Иностранные
советчики лучше нас
знают, как нам жить.
Чем нам хуже, тем лучше
западным доброхотам.
(Танка)
Последним заданием было написать автобиографию в пяти предложениях. Я быстро написала пять предложений. Но задумалась. В них не было ничего художественного. Свои сомнения я выразила вслух:
- У меня получилось скорее резюме как для устройства на работу, а не автобиография.
Ютта сказала, что это окей. Нам предоставлена свобода - как хотим, так и пишем. Сами выбираем и форму, и содержание.
Третьим предложением в моем резюме было: "Я работала в науке, пока не разразилась перестройка." Предложение позабавило моих слушательниц.
- Ты пишешь "разразилась", как будто это природное явление, как будто это катастрофа, - сказала Лиза.
Андреа, работавшая по продвижению демократии в отсталых странах (в том числе в России), видимо обеспокоилась и объяснила Лизе:
- Для них в Сибири перестройка в самом деле разразилась. Перестройка совершалась в Москве. До Сибири она дошла уже свершившейся.
- Нет, - сказала я. - Перестройка совершалась во всей стране, и для всей страны она была катастрофой.
В ту неделю я как раз прочитала рассказ Владимира Митренина "Лилька" о судьбе, сломанной перестройкою. Жизнь, разрушенная вместе со страной. Написала я комментарий к рассказу и получила ответ от моей знакомой жительницы Петербурга.
"У нас есть огромное кладбище на юге города. Оно имеет свои кварталы, аллеи, и там сотни тысяч безымянных могил: "н.м." и "н.ж." написано на маленьких табличках из серого мрамора и годы с 1991 по 2004, и редко где точная дата или имя. У нас чтят память погибших в блокаду - почти шестьсот тысяч лежат на Пискарёвском кладбище, но жертв перестройки на Южном кладбище пока не чтят. Хоть так: каждому участок два на полтора с деревянной опалубкой и махонькая табличка толщиной два сантиметра. Кладбище считается крупнейшим в Европе. Это только Питер. А что делалось по стране!"
Рассказала я об этом кладбище. Андреа напряглась еще сильнее и сказала, что она не понимает, что это значит. Я повторила сказанное и пояснила, что похоронены умершие на улице бездомные, ставшие бездомными из-за перестройки. Андреа спросила меня, как бы изобличая в отсутствии логики:
- Почему же они похоронены в Петербурге?
- Потому что они умерли в Петербурге. В других городах свои кладбища.
Лиза слушала меня с интересом, чуть ли не с восторгом.
- Мы ничего этого не знаем. Для нас перестройка - это падение Берлинской стены.
- А здесь ничего об этом и не рассказывали.
Посмотрела я на мою оппонентку, и стало мне ее жалко. Андреа была в смятении, ведь попирались самые основы ее мировоззрения. Я смягчила свои речи оговоркой, что не хочу давать политинформацию, но это была моя биография.
Лиза и Ютта поддержали меня, сказав, что как раз это и было ново и интересно для них.
Андреа выглядела еще раздраженнее, чем раньше. Во всех своих рассказах об африканских странах она характеризовала местное население как "невероятно дружелюбное", а тут вдруг представительница третьего мира, облагодетельствованного Западом (а Запад представляет Андреа), невероятно наглеет и не показывает ни дружелюбия, ни благодарности.

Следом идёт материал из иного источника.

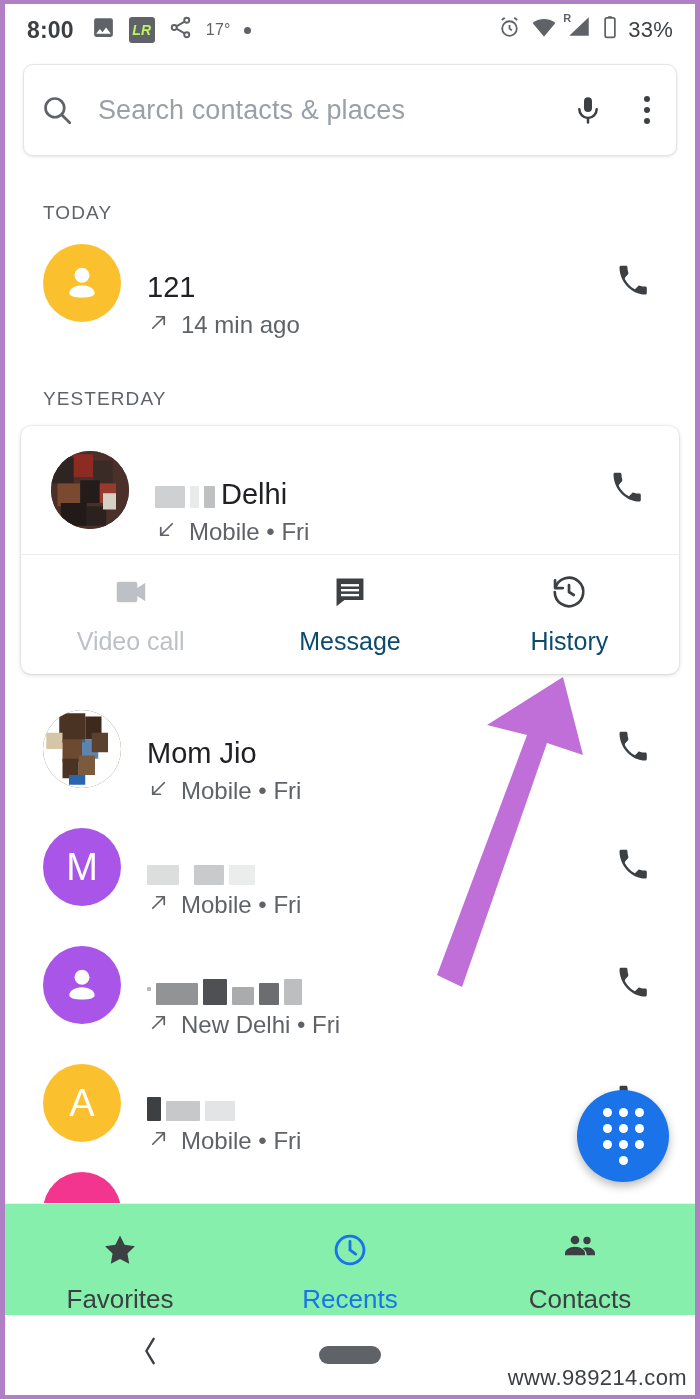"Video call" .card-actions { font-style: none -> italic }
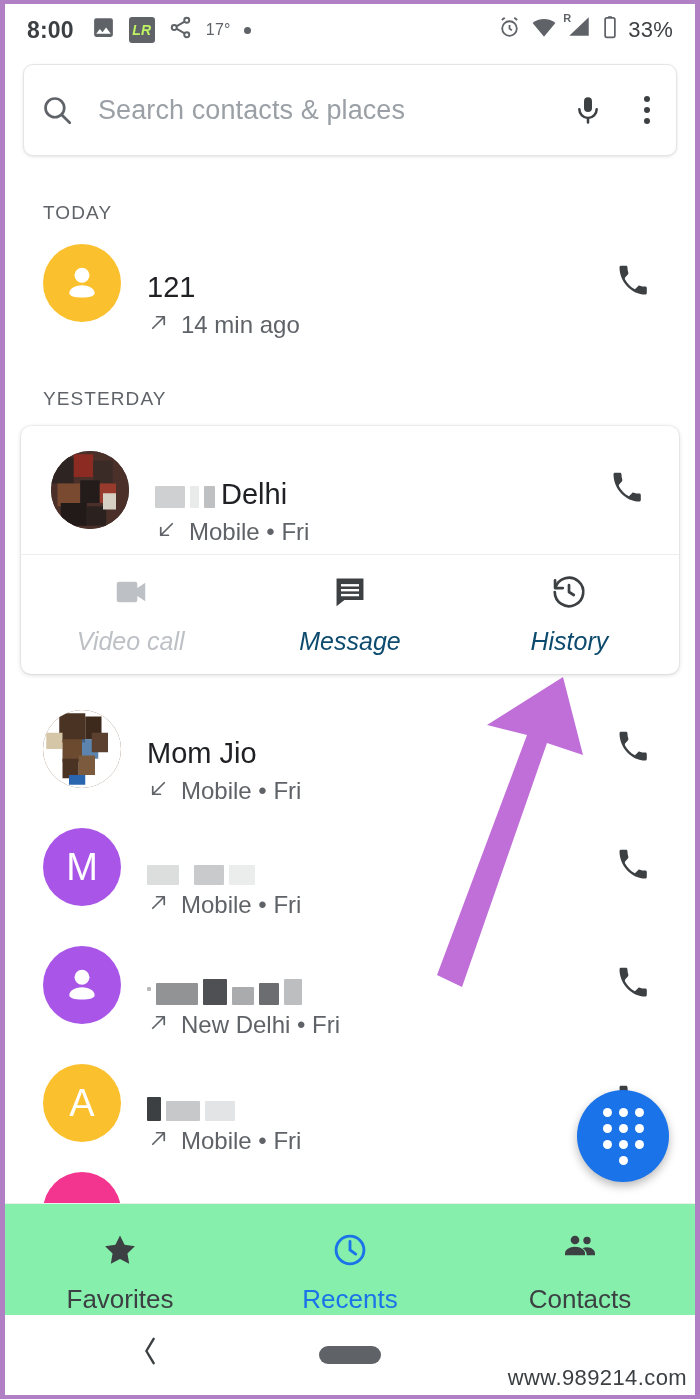"Message" .action { color: #0c4a6e -> #737373 }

А я стала думать, что рассказы, которые Андреа писала дома и читала нам вслух, все скучны. Исключение только - описание звездной ночи в Нигере. В неприязни к ней я поверила, что Андреа никогда не общалась с аборигенами, только собирала слухи о них среди других немцев, и кто еще там был из Европейского Союза.
Самыми интересными были сочинения, которые Андреа писала во время занятий, о разговорах с отцом и о матери. То, что Андреа писала дома, было натянутым, претенциозным, как бы просило: "Да восхититесь же вы моей необыкновенной жизнью!" А слушатели и не восхищались, и не удивлялись. Вместо этого разбирали ее рассказы о пребывании в экзотических странах, как будто это были самые обычные опусы самой обычной участницы курсов, которая хочет научиться писать автобиографию.